Lean Startup in Large Organizations
Overcoming Resistance to Innovation
- Available for pre-order. Item will ship after February 16, 2022
Large corporations must become far more agile in implementing new products and new business models. The pace of technology change, the blurring of industry boundaries, and the agility and resources of startups in almost every industry segment demand it.
Many companies have begun to adopt the principles of Lean startup but have had limited success in doing so. The principles seem intuitive and straightforward, but there are challenges to using them inside an existing company, especially in a manufacturing environment. The biggest requirements, beyond those espoused for startups, are:
- Developing a business model that fits the assets and constraints of the corporation, in addition to achieving product-market fit.
- Managing the conflicts that inevitably arise with the "performance engine," that is, with the current operating business; every business that has operated over decades has well-established ways of doing things that may not fit the required pace of a new venture.
- Managing the risk of investing in a venture in a new area for a company used to investing where the risks are more clearly understood.
- Conducting Lean iterate-and-test cycles with physical goods as well as software offerings (for manufacturing firms)
This book describes a systematic approach to implementing Lean Startup in large organizations. It builds on the principles of Lean startup and adds additional practices required to manage the realities of the corporate context. This book essentially describes how it is done. It is based on elements of practice developed by leading academics and practitioners in the corporate world, and it brings together the pieces in a practical and integrated way. It includes a case study of the approach in practice at Goodyear Tire & Rubber company, which has used it to launch businesses on three continents.

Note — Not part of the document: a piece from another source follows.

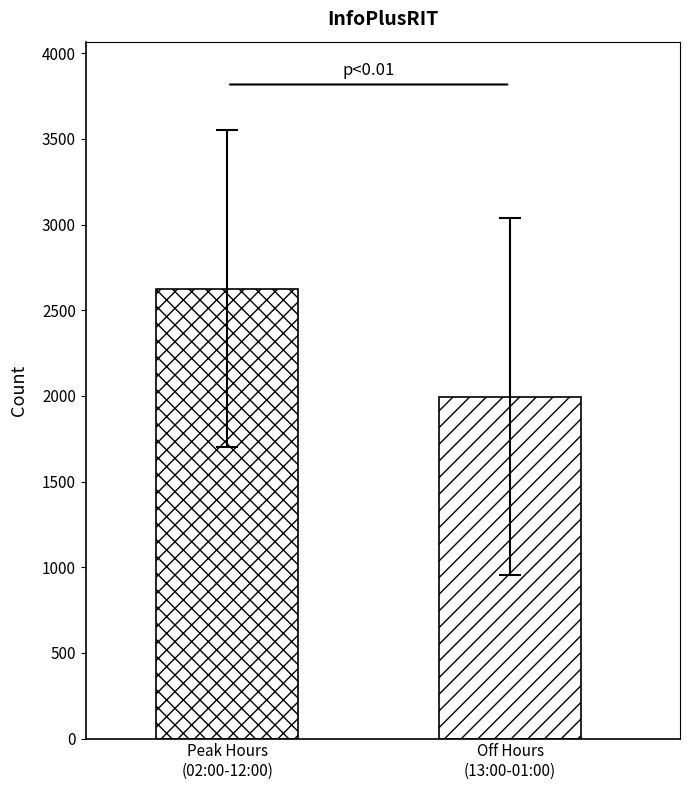

How many distinct data groups are displayed?

2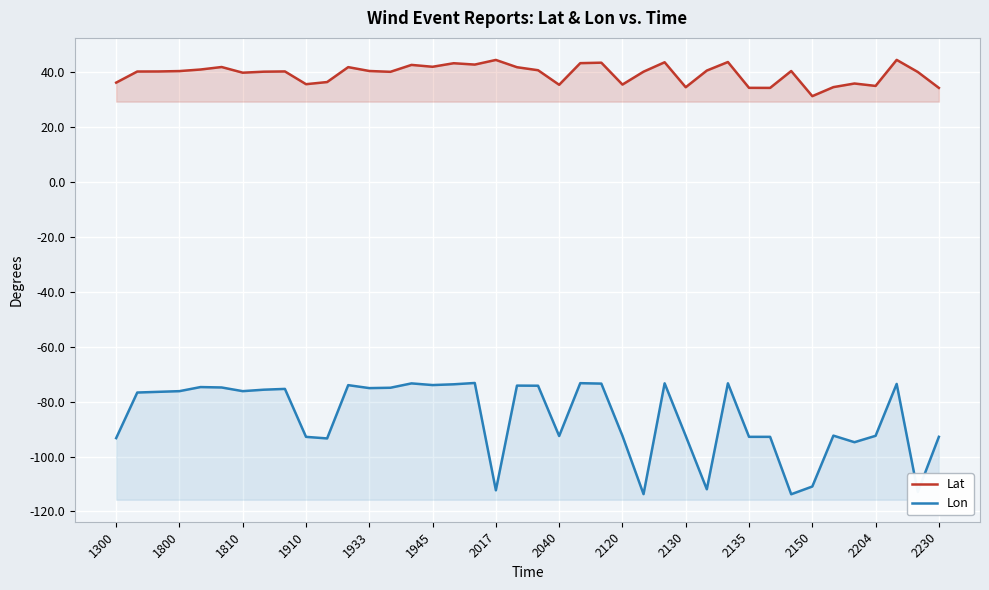

True or false: Lon has a value of -92.8 at 2230.

True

The model for Lean startup in Large organizations is organized around the six more or less distinct stages required to move from a new concept to a new business inside a large organization.
Table of Contents
Preface: Why this book
About the Author
Chapter 1: Introduction
Chapter 2: Lean Startup in a Nutshell
Chapter 3: What’s Different in Large Organizations
Chapter 4: Containing the Chaos: The Innovation Stage-Gate
Chapter 5: Working with the Performance Engine: Graduated Engagement
Chapter 6: Achieving Strategic Alignment: Asset-Based Opportunity Spaces
Chapter 7: Introducing a New Business Model: The Business Model Pyramid
Chapter 8: Organizing for Growth: The Separate-but-Connected Model
Chapter 9: Making the Bet to Win: Ambidextrous Leadership
Chapter 10: Yes… AND: A Summary of Practices
Jim Euchner is an expert in driving growth inside large enterprises, with a track record of delivering top line and bottom line growth through radical process innovation, new product introduction, and the launch of new businesses. His experience includes senior leadership positions in the automotive, manufacturing, telecommunications and oil and gas industries. He was a pioneer in the use of design methods inside companies, and has developed practices for the use of lean startup techniques that are effective in the corporate context. Throughout his career, Jim has focused on the practical application of emerging technologies, including AI, machine learning, cloud-based predictive analytics, OR and the Internet of Things
Most recently, Jim was Vice President of Global Innovation at Goodyear Tire & Rubber Company, where he led the development of new businesses and incubated and launched five businesses on three continents. Prior to his work at Goodyear, Jim held positions as Vice President of Growth Strategy and Innovation at Pitney Bowes, Inc. and Vice President, Network Systems Advanced Technology at Bell Atlantic (now Verizon).
Jim is industry co-chair of the Advanced Services Partnership at Aston University (UK), where he is also an Honorary Professor. He is a member of the Scientific Advisory Council for the Nissan autonomous vehicle program and a co-founder of the MIT Innovation Laboratory, a consortium of companies interested in user and community innovation.
Jim is Editor in Chief of Research-Technology Management, a peer-reviewed journal for practitioners of innovation, technology and research management. He has published and spoken extensively on innovation and technology management, including award winning papers on Business Model Innovation and applied applications of artificial intelligence. He holds 13 U.S. patents. He is particularly interested in business model innovation and the effective use of lean startup approaches in large organizations.
Jim received his Bachelor of Science degree from Cornell University in mechanical and aerospace engineering and his Masters from Princeton University, where he was a Guggenheim Fellow. He also holds an MBA from Southern Methodist University.